The Betting, Gaming, Lotteries and Amusements (Amendment) Bill passed the first of seven stages towards becoming law when it was presented by Deirdre Hargey, the Minister for Communities, this week. To become law, the bill must be passed before the expiration of the Assembly’s current mandate in 2022.
The legislation, announced by Hargey earlier this year, would create new offences in relation to allowing children to play gaming machines, create powers to impose a statutory levy on gambling operators and establish a mandatory code of practice for those holding gambling licences.
The bill would update the Betting, Gaming, Lotteries and Amusements (Northern Ireland) Order 1985, the province’s most recent gambling legislation.
Hargey has described the bill as the first phase in a two-phased approach to reforming gambling law, with much larger legislation to deal with remaining issues – such as online gambling regulation – to be taken forward during a future mandate.
In an explanatory and financial memorandum published alongside the amendment bill, the Department for Communities said: “The overarching objective of the bill is to address a number of specific anomalies with regard to the current regulation of land-based betting, gaming, lottery and amusement activities.

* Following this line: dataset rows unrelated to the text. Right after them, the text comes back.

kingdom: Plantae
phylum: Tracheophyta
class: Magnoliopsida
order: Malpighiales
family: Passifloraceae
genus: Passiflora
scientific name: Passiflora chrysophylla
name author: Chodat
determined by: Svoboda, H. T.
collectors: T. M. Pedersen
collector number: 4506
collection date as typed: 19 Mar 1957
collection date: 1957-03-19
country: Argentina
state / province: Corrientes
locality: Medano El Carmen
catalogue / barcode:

It is also designed to strengthen existing regulatory protections for operators and consumers as well as young people and those who may be vulnerable to gambling harm.
Members of the Legislative Assembly (MLAs) will debate and vote on the general principles of the bill in the coming days before it most likely progresses to the committee stage. The bill is then brought back to the Assembly for MLAs to debate and vote on the detail and any proposed amendments. If passed, it must then be cleared by the Secretary of State, who presents it for final Royal Assent.